Search code examples
c++g++c++17simdtbb

calling for_each with execution policy par_unseq and yet links without tbb


In a source file called holes5.cpp, I have this code:

cdtt is a Lamda with side effects.

for (int depth=0; depth<10; depth++)
{
  auto rng = views::iota(0, (int)decision_tree.size()) |
             views::filter([&](int id){return decision_tree[id].depth==depth;});
  for_each(execution::par_unseq, rng.begin(), rng.end(), cdtt);
}

In CMakelists.txt, I have:

list(APPEND CMAKE_MODULE_PATH "deps/tbb/cmake/")
find_package(TBB REQUIRED)
set (SOURCES holes5.cpp)
add_executable(holes5 ${SOURCES})
target_link_libraries(holes5 PUBLIC TBB::tbb)

Now if I comment out

target_link_libraries(holes5 PUBLIC TBB::tbb)

It still links without error.

On top of that, my machine has 4 cores, and there is zero performance gain from using par_unseq over seq. The result still gets computed normally. It really seems like this call to for_each() does not really get parallelized.

I compiled this with G++12.


Solution

  • Use of input iterators made from C++20 views prevent calls to tbb.

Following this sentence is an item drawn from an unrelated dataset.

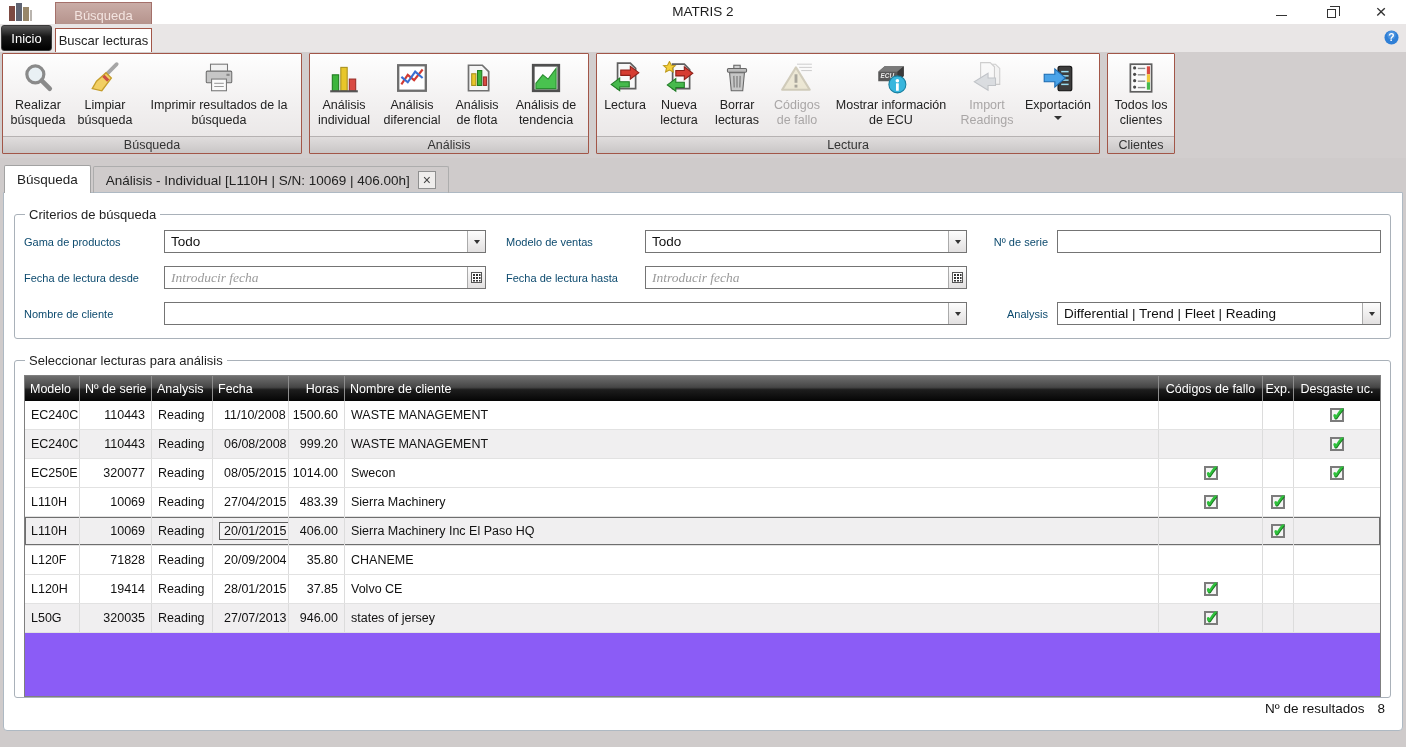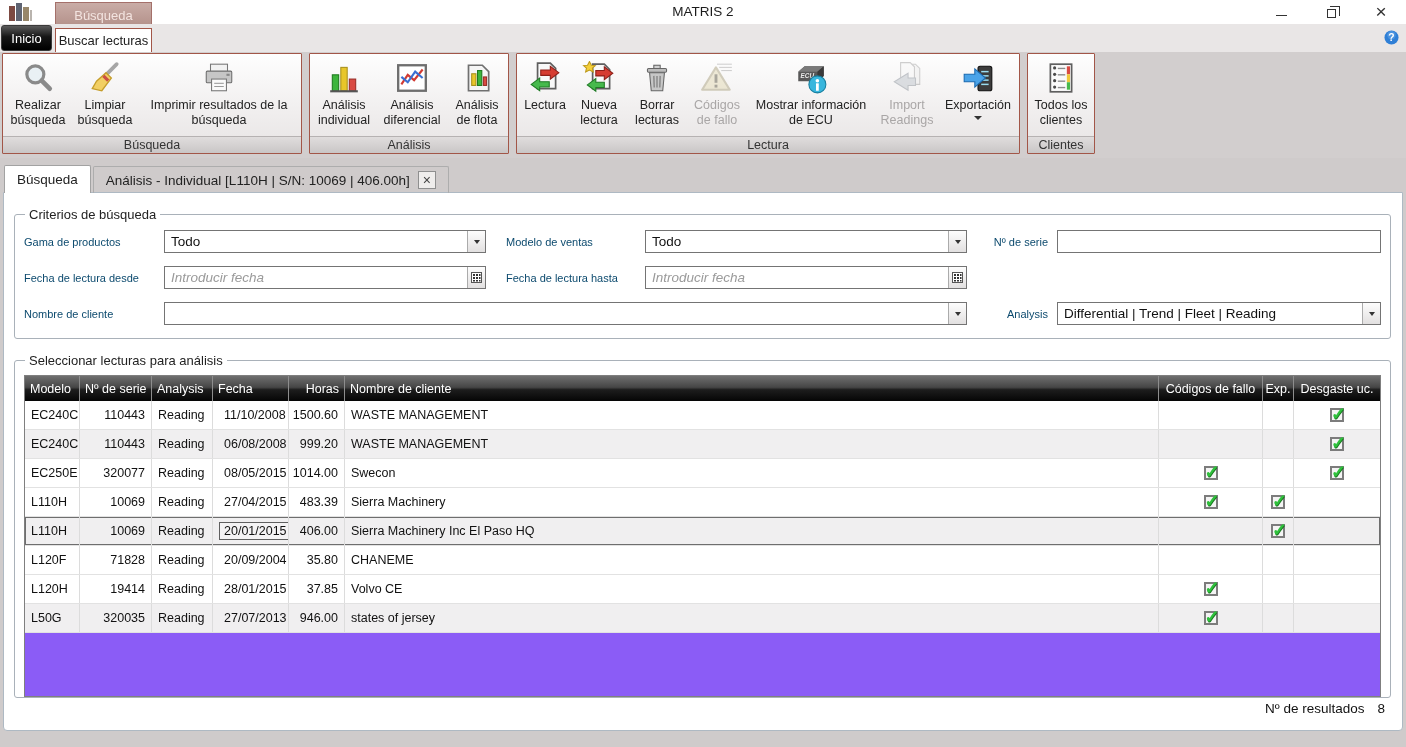"Análisis de tendencia" div.rbtn { html: none -> <div> <span> <svg> <rect></rect> <polygon></polygon> </svg> </span> <span>Análisis de tendencia</span> </div> }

    for (int depth=0; depth<10; depth++)
    {
      auto rng = views::iota(0, (int)decision_tree.size()) |
                 views::filter([&](int id){return decision_tree[id].depth==depth;});
      vector<int> input(rng.begin(), rng.end());
      for_each(execution::par_unseq, input.begin(), input.end(), cdtt);
    }
    

    Will be properly vectorized and make calls to tbb